Nach dem Coup gegen den großen FC Barcelona nun also im Halbfinale das deutsche Duell gegen Werder Bremen – die Begeisterung nach Bekanntwerden des Loses hielt sich in engen Leverkusener Grenzen. Es ging nicht nur gegen den Spitzenreiter der Bundesliga, sondern erneut musste die erste Begegnung auf eigenem Platz bestritten werden. Weil es der Terminplan der Bundesliga so wollte, fand zweieinhalb Wochen vor dem UEFA-Cup-Hinspiel gegen den SV Werder das Punktspiel beider Teams im Weserstadion statt – gleichsam als Generalprobe für das Duell in der Vorschlussrunde auf europäischer Ebene. Es war ein spektakulärer Schlagabtausch. Christian Schreier sorgte mit einem Doppelschlag für eine 2:0-Halbzeitführung der Werkself. Doch nach der Pause brodelte Werders Stadion: Der Tabellenführer entfachte einen dauerhaften Sturmlauf und verkürzte durch Karl-Heinz Riedle, ehe Manni Burgsmüller mit zwei Toren in der 86. und 89. Minute für den Sieg des Favoriten sorgte. Dachten zumindest alle, auch Bayer 04-Coach Erich Ribbeck, der nach dem dritten Bremer Tor wutentbrannt die Trainerbank verließ und in den Katakomben verschwand. Er verpasste in der Nachspielzeit einen Freistoß für sein Team aus gut 30 Metern – Tita legte sich die Kugel zurecht und zauberte einen unfassbaren Flatterball aus dem Fuß ins rechte Dreieck zum 3:3-Endstand. „Ich wusste, dass der Tita noch einen reinhaut, was sollte ich mir das anschauen“, sagte Ribbeck nach dem Abpfiff lapidar.

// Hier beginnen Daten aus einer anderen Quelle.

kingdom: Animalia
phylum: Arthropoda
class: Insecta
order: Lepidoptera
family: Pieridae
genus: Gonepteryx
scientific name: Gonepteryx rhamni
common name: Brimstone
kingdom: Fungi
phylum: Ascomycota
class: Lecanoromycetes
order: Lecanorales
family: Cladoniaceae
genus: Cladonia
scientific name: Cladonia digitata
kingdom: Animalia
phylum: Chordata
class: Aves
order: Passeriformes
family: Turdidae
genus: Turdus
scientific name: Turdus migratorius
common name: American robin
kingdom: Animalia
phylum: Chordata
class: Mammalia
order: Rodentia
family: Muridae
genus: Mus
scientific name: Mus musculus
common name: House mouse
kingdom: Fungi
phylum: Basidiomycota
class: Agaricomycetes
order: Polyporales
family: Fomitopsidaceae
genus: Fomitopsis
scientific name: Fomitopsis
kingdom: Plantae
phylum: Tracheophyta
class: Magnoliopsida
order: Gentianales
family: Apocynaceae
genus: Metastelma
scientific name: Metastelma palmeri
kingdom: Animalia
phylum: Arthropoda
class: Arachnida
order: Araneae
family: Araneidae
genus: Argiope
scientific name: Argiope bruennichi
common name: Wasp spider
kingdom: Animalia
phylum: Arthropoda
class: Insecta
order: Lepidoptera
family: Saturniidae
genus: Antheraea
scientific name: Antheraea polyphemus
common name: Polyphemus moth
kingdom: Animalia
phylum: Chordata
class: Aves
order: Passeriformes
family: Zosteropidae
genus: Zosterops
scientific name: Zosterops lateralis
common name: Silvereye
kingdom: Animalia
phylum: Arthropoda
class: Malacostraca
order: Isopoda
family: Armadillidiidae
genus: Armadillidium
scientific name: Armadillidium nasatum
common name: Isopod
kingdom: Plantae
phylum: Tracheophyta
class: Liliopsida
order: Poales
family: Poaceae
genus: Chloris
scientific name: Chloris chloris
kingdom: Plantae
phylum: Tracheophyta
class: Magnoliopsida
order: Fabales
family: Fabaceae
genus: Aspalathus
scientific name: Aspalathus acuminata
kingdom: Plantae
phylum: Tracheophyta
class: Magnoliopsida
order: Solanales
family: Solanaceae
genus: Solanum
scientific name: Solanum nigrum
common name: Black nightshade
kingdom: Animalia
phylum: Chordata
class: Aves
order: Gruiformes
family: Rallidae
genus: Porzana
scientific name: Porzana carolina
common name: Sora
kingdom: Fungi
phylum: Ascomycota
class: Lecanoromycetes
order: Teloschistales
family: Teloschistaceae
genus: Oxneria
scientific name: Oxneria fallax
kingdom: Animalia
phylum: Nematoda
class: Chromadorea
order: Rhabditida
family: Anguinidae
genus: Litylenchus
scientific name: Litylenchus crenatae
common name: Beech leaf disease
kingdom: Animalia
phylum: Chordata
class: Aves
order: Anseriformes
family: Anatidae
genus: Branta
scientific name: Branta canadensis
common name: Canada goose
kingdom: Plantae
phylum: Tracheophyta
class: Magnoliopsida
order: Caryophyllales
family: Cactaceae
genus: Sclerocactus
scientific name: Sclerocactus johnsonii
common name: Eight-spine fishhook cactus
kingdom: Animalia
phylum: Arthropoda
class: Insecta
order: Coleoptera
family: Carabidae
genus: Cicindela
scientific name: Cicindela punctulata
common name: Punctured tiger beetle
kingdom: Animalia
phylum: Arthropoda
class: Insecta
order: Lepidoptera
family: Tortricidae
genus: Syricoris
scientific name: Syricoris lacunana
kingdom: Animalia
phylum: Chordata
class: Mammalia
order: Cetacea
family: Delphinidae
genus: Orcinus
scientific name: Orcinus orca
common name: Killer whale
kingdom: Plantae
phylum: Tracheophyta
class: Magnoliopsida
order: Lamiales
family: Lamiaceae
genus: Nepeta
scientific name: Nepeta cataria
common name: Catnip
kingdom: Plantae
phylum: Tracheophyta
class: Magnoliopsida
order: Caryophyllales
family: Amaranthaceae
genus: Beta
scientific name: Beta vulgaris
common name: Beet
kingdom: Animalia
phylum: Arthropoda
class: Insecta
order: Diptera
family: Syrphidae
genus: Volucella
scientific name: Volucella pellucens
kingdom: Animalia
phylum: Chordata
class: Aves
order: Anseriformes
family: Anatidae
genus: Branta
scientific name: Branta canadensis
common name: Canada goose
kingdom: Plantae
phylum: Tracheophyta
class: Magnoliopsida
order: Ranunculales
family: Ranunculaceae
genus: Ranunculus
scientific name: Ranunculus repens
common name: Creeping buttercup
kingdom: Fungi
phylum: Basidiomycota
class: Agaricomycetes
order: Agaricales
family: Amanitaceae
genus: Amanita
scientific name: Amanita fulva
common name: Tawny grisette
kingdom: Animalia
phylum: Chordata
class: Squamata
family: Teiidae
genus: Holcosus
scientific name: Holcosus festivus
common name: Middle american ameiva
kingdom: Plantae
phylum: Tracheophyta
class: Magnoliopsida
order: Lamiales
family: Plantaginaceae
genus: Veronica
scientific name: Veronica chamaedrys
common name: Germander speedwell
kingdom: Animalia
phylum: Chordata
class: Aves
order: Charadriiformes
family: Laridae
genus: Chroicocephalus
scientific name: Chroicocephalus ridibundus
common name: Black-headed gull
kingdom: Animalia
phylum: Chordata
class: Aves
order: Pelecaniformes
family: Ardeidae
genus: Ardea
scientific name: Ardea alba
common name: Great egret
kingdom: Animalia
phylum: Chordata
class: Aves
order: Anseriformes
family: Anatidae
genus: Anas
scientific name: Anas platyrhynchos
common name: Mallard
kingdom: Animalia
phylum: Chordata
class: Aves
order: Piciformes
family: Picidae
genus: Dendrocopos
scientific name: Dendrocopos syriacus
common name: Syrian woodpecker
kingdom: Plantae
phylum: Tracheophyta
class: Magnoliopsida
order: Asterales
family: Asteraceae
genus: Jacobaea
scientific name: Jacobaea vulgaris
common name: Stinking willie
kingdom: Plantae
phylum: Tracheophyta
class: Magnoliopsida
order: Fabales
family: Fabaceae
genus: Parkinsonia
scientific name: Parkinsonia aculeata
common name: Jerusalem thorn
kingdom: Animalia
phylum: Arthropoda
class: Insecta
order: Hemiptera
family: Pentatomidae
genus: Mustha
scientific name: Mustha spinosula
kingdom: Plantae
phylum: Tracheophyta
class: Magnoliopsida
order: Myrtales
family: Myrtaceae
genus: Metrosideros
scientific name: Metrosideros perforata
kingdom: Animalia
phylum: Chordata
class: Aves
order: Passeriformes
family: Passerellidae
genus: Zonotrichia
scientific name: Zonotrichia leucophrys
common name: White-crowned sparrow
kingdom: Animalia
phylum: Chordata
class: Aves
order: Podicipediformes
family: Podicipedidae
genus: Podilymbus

Doch während der Trainer immer noch kochte wegen des verspielten 2:0-Vorsprungs, „hatten wir für uns gemerkt, dass wir durchaus nicht chancenlos sein würden“, wie Torhüter Rüdiger Vollborn in der Rückschau anmerkte. In der Bundesliga fuhr Bayer 04 vier Tage danach einen verdienten 3:2-Sieg gegen Schalke ein und wollte anschließend bei Aufsteiger Hannover 96 nachlegen. Ein Vorhaben, das gründlich in die Hose ging: Die Leverkusener bekamen gehörig den Hintern versohlt und schlichen nach einem üblen 1:6 wie geprügelte Hunde vom Platz. Bayer 04 hatte binnen einer Woche elf Gegentreffer kassiert, nicht gerade beruhigend vor dem anstehenden europäischem Duell mit Werder.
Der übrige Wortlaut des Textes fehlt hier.